In the paired comparison approach, each employee is compared with every other employee in the comparison group and rated as either the superior or weaker member of the pair. After all paired comparisons are made, each employee is assigned a summary ranking based on the number of superior scores he or she achieved. Although this approach ensures that each employee is compared against every other employee, it can become unwieldy when large numbers of employees are being assessed.
If, for some reason, an employee is not meeting his or her performance goals, a manager needs to find out why. If it’s because the employee is mismatched for the job (a hiring error) or because he or she does not have adequate training, the fix is relatively simple. The manager can either reassign the individual to a job that better matches his or her skills or train the employee to do the job more effectively. If the problem is associated with an employee’s lack of desire to do the job, not with his or her abilities, it becomes a discipline problem. In that case, a manager can try counseling and, if necessary, take disciplinary action such as verbal and written warnings, suspensions, and even terminations.
Employee counseling is a process designed to help employees overcome performance related problems. Rather than viewing the performance problem from a punitive standpoint (discipline), employee counseling attempts to uncover why employees have lost their desire or ability to work productively. More importantly, it’s designed to find ways to fix the problem.

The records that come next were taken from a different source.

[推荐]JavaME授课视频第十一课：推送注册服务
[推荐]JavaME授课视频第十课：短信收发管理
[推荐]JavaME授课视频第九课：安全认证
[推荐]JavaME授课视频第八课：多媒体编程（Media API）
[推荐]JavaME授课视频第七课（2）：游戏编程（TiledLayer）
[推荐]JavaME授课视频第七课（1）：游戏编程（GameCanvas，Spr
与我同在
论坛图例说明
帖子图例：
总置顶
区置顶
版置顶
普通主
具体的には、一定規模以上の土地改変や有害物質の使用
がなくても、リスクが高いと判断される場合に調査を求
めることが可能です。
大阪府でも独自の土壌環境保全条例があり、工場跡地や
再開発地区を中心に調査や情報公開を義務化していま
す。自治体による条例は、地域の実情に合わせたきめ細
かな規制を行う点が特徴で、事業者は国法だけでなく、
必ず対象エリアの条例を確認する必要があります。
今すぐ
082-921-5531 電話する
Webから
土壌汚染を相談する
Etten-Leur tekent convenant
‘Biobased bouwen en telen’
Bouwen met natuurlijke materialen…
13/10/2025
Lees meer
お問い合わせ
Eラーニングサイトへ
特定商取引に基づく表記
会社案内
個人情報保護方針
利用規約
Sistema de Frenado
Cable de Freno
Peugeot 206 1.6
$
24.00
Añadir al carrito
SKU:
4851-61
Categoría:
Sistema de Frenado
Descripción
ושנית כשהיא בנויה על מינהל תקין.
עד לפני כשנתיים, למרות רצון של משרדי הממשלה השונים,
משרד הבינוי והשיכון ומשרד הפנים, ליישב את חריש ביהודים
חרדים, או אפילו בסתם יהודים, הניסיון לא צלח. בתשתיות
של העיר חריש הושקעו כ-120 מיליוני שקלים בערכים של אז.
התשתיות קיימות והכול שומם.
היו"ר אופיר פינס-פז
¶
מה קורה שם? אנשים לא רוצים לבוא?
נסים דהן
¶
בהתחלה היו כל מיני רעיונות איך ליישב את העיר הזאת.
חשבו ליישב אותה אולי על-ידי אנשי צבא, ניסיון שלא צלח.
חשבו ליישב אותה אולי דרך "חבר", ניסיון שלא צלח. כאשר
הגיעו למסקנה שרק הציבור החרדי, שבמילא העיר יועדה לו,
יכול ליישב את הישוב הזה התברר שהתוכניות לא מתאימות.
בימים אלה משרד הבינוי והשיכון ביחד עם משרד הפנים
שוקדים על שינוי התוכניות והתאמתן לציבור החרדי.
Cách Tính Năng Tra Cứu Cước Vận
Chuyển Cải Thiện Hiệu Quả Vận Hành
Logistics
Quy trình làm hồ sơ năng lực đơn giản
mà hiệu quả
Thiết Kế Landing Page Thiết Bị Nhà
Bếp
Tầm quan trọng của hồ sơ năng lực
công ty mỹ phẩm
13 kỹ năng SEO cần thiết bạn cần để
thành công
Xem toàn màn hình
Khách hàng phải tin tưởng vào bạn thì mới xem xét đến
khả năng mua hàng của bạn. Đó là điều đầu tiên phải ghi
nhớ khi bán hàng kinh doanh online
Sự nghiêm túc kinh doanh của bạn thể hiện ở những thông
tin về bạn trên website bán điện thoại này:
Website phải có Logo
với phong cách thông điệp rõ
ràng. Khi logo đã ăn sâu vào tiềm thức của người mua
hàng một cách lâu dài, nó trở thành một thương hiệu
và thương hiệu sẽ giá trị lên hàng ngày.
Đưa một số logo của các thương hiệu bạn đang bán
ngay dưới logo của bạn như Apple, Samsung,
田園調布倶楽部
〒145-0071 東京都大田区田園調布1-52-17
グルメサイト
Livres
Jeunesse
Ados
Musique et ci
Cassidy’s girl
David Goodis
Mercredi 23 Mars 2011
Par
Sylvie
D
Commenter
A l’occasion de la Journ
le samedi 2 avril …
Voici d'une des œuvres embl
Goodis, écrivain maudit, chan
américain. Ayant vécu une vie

In many cases, employees don’t go from being productive one day to being unproductive the next. Rather, the change happens gradually and may be a function of what’s occurring in their personal lives. Employee counseling attempts to assist employees in getting help to resolve whatever is bothering them. The premise behind employee counseling is fairly simple: It’s beneficial to both the organization and the employee. Just as it’s costly to have an employee quit shortly after being hired, it’s costly to fire someone. The time spent recruiting and selecting, orienting, training, and developing employees translates into money.
If, however, an organization can help employees overcome personal problems and get them back on the job quickly, it can avoid these costs. But make no mistake about it, employee counseling is not intended to lessen the effect of an employee’s poor performance, nor is it intended to reduce his or her responsibility to change inappropriate work behavior. If the employee can’t or won’t accept help, then disciplinary actions must be taken.